[mpich2-dev] Hvector with Zero Blocks Asserts
Jeff Parker
jjparker at us.ibm.com
Tue Mar 3 10:18:13 CST 2009
IBM Blue Gene/P has received a customer-reported problem that appears to be
in the stock MPICH2 code. The application is committing a datatype
consisting of an hvector having 0 blocks, which results in an assertion
that is wanting this value to be positive.
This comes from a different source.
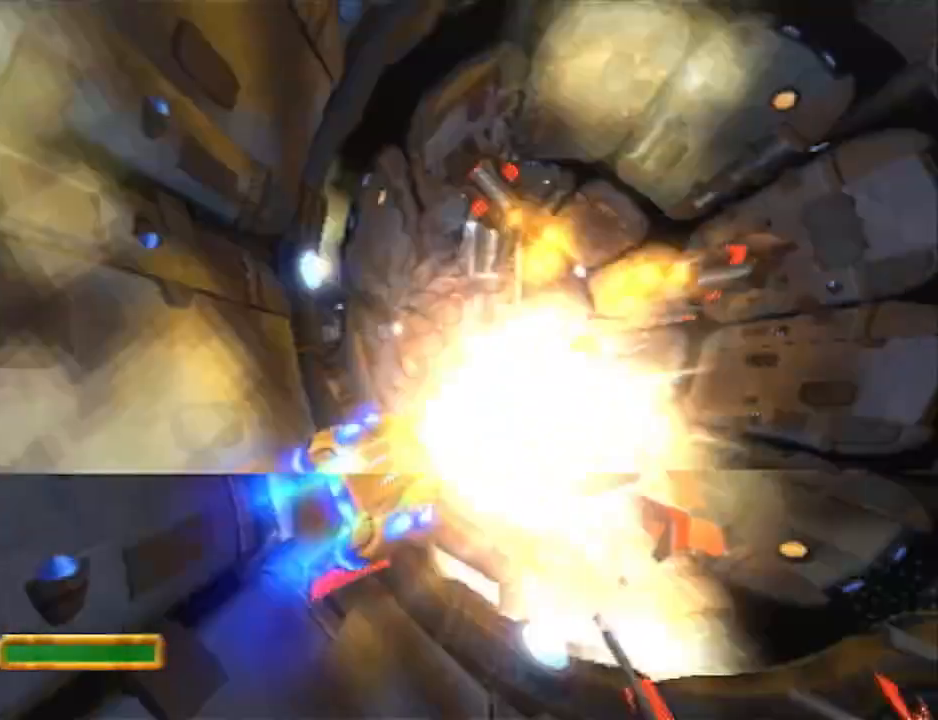
{"buttons": ["CROSS", "R2"], "left_stick": "center", "right_stick": "center", "events": [[67, "R2", "up"], [133, "R2", "down"], [217, "R2", "up"], [283, "R2", "down"], [383, "R2", "up"], [383, "left_stick", "right"], [483, "R2", "down"], [483, "left_stick", "center"]]}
The spec says the following,
specifically that count is a non-negative integer, so a value of zero
should be allowed:
Synopsis
#include "mpi.h"
int MPI_Type_hvector(
int count,
int blocklen,
MPI_Aint stride,
MPI_Datatype old_type,
MPI_Datatype *newtype )
Input Parameters
count number of blocks (nonnegative integer)
blocklength number of elements in each block
(nonnegative integer)
stride number of bytes between start of each
block (integer)
old_type old datatype (handle)
A reproducer is included below. It fails on Blue Gene/P (MPICH2 1.0.7) and
on Linux (MPICH2 1.0.7rc1), but works on Blue Gene/L (MPICH2 1.0.4p1).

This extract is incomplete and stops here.